Warschau – Für den Regierungschef Donald Tusk ist der Ausgang der Präsidentenwahl in Polen ein Rückschlag. Der designierte rechtskonservative Präsident Karol Nawrocki könnte mit seinem Vetorecht zentrale Reformen blockieren. Bei einer Regierung mit Nawrocki als Präsidenten brauche es „Einheit und Mut“, meint der polnische Ministerpräsident.

Diesen wolle er bei der kommenden Sitzung des polnischen Parlaments Sejm, am 11. Juni, mit einer Vertrauensfrage testen. „Das Vertrauensvotum für die Regierung soll einen Neuanfang darstellen. Es ist daher offensiv gemeint und nicht defensiv“, sagte Tusk. Man wolle eine Art Zwischenbilanz ziehen, so der Ministerpräsident. Er möchte offenbar mit den Schwierigkeiten mit dem noch amtierenden Präsident Andrzej Duda abschließen. Doch mit dem neuen Präsidenten wird alles eher noch schwieriger, meinen Beobachter.

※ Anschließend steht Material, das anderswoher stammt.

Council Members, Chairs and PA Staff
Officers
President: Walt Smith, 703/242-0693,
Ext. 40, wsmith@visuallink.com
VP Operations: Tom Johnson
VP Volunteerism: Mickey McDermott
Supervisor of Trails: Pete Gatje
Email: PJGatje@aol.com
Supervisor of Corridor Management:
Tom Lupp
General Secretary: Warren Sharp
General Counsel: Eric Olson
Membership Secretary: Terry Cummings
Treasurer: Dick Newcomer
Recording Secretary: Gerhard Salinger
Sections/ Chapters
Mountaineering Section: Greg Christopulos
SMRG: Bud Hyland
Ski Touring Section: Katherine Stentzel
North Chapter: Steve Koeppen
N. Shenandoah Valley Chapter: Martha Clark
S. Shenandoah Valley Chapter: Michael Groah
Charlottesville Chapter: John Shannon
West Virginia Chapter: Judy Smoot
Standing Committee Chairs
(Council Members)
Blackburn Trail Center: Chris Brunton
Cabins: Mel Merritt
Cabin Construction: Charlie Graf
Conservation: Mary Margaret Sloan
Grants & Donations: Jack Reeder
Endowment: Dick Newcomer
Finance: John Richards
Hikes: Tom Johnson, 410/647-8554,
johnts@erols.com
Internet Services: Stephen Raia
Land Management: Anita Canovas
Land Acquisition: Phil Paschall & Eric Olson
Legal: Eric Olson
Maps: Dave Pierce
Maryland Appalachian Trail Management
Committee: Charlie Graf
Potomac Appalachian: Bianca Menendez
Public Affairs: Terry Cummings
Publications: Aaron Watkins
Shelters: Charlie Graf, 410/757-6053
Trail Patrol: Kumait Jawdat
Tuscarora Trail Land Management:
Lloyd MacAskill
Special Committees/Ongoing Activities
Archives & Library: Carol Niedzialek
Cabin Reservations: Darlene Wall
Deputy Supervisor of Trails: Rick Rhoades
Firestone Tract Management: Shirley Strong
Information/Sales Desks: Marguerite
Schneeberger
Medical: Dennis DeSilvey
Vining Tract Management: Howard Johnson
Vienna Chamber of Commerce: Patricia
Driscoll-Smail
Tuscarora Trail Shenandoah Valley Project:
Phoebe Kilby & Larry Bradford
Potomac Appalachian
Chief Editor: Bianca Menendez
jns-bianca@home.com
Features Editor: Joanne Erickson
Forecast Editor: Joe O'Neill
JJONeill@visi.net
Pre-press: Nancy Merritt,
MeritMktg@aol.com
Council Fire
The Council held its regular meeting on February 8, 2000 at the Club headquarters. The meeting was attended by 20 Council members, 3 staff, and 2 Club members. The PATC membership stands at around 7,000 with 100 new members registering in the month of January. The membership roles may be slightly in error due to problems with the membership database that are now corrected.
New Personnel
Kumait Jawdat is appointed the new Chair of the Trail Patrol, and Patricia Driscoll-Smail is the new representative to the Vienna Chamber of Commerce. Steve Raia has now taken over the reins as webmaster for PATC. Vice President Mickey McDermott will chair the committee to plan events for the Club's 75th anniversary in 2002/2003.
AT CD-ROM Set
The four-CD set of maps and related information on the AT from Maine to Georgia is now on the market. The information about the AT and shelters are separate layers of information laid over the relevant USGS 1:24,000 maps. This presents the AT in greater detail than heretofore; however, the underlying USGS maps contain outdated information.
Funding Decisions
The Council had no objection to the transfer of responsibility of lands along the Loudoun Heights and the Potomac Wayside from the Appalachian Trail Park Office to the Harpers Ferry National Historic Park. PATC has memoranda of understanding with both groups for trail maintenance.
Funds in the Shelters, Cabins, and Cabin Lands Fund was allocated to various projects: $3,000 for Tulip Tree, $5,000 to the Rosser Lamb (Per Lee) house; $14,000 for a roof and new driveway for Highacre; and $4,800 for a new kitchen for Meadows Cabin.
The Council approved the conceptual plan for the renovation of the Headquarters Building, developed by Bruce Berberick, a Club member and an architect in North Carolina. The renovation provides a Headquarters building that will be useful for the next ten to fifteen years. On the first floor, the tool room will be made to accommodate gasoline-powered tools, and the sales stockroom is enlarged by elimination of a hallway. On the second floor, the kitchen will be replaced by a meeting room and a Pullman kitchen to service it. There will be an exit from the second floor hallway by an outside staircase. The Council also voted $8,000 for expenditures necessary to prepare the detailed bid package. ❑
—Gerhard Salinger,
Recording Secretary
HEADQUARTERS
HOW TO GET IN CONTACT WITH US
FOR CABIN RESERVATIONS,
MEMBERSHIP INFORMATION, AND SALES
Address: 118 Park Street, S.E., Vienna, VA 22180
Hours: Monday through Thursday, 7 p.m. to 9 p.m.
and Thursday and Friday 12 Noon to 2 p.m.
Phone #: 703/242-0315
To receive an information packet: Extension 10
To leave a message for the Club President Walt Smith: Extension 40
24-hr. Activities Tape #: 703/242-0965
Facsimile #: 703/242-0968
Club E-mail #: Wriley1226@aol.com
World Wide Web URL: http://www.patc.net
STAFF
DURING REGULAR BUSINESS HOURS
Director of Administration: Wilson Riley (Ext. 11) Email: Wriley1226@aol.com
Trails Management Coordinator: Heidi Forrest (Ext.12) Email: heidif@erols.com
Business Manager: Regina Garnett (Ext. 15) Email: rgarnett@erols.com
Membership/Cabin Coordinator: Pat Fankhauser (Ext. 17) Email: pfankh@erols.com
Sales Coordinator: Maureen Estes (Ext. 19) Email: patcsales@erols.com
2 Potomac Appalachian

Tusk will PiS-Justizreform rückgängig machen – Nawrocki könnte noch mehr blockieren

Auf dem Spiel steht unter anderem die Rücknahme einer Justizreform, die von der vorherigen PiS-Regierung vollzogen wurde. Während regierungskritische Richter in die Rente geschickt wurden oder mit Disziplinarverfahren kämpfen mussten, wurden eine Reihe von PiS-freundlichen Richtern installiert. Gleichzeitig beinhaltete die Änderung, dass der Justizminister zum obersten Ankläger wurde. Das bedeutet, dass er jederzeit Verfahren einstellen oder wiederaufnehmen kann.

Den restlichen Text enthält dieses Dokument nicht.